“Now listen, honey,” said he persuasively, “that’s all very well. I’ve got no right to interfere, and neither, we’ll admit, has anybody. But sometimes you have to push away these little rights and polite customs. They’re very nice for every-day use, but they’re not for big occasions. I suppose the Good Samaritan didn’t really have any right to stop and bind up the wounds of the man he found by the wayside. But I guess the feller he bound up was almighty glad that the Samaritan didn’t have such a respect for etiquette and wait till he’d found somebody to introduce them.”
“Oh, papa, that was different. Don’t confuse me and make me seem a fool. I can’t talk like you. I can’t express it all clearly and shortly. I only know it’s wrong; it’s a sin. I wouldn’t marry Dominick Ryan if he was divorced that way if it killed me to give him up.”

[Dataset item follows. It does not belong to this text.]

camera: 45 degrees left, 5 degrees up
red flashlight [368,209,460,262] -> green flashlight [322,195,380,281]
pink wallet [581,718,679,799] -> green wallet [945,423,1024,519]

“So if the woman voluntarily took the money and went away and got Dominick to grant her the divorce, Dominick being, as we know, a man of good record and spotless honor, you’d refuse to marry him?”

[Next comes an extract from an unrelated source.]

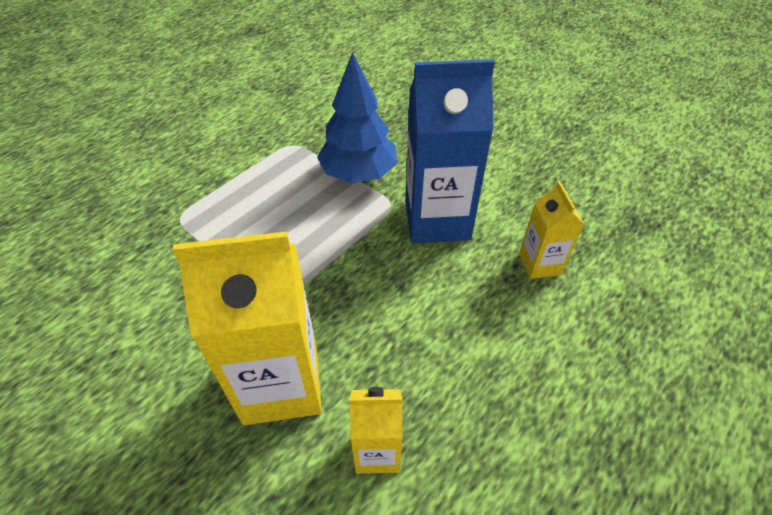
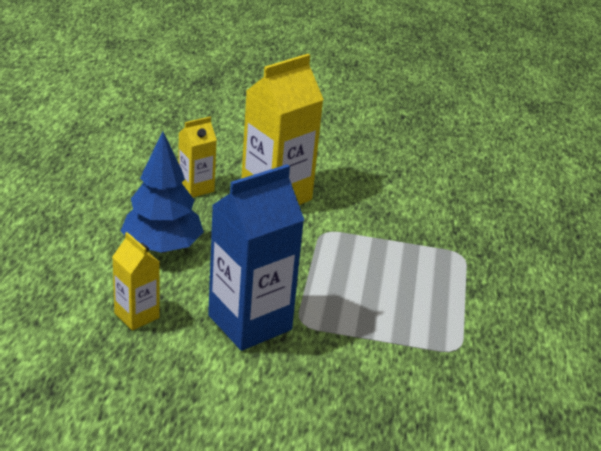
camera: 145 degrees right, 15 degrees down
blue tree [317,52,397,183] -> blue tree moved to [121,131,204,253]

“I would, certainly I would. It would be perfectly impossible for me to marry him under those circumstances. I should consider I was committing a sin, a particularly horrible and unforgivable sin.”
“See here now, Rosey, just listen to me for a minute. Do you know what Dominick Ryan’s marriage is? I don’t suppose you do. But you do know that he married his mistress, a woman who lived with him eight months before he made her his wife. She wasn’t an innocent young girl by any means. She knew all right where she was going. She established that relation with him with the intention of marrying him. She’s a darned smart woman, and a darned unscrupulous one. That’s not the kind of woman a man feels any particular respect for, or that a girl like you’d give a lot of sympathy to, is it?”
“I don’t see that that would make any difference,” she said. “I’m not thinking of her character, I’m thinking of her rights.”
“And don’t her character and her rights sort of dovetail into each other?”
“No, I don’t see that they do. The law’s above the character or the person. It’s the law, without any question of the man or the woman.”
“Oh Rosey, dear, you’re talking like a book, not like a girl who’s got to live in a world with ordinary people in modern times. This woman, that you’re arguing about as if she was the mother of the Gracchi, hasn’t got any more morality or principle than you could put on the point of a pin.”
“She’s been quite good and proper since her marriage.”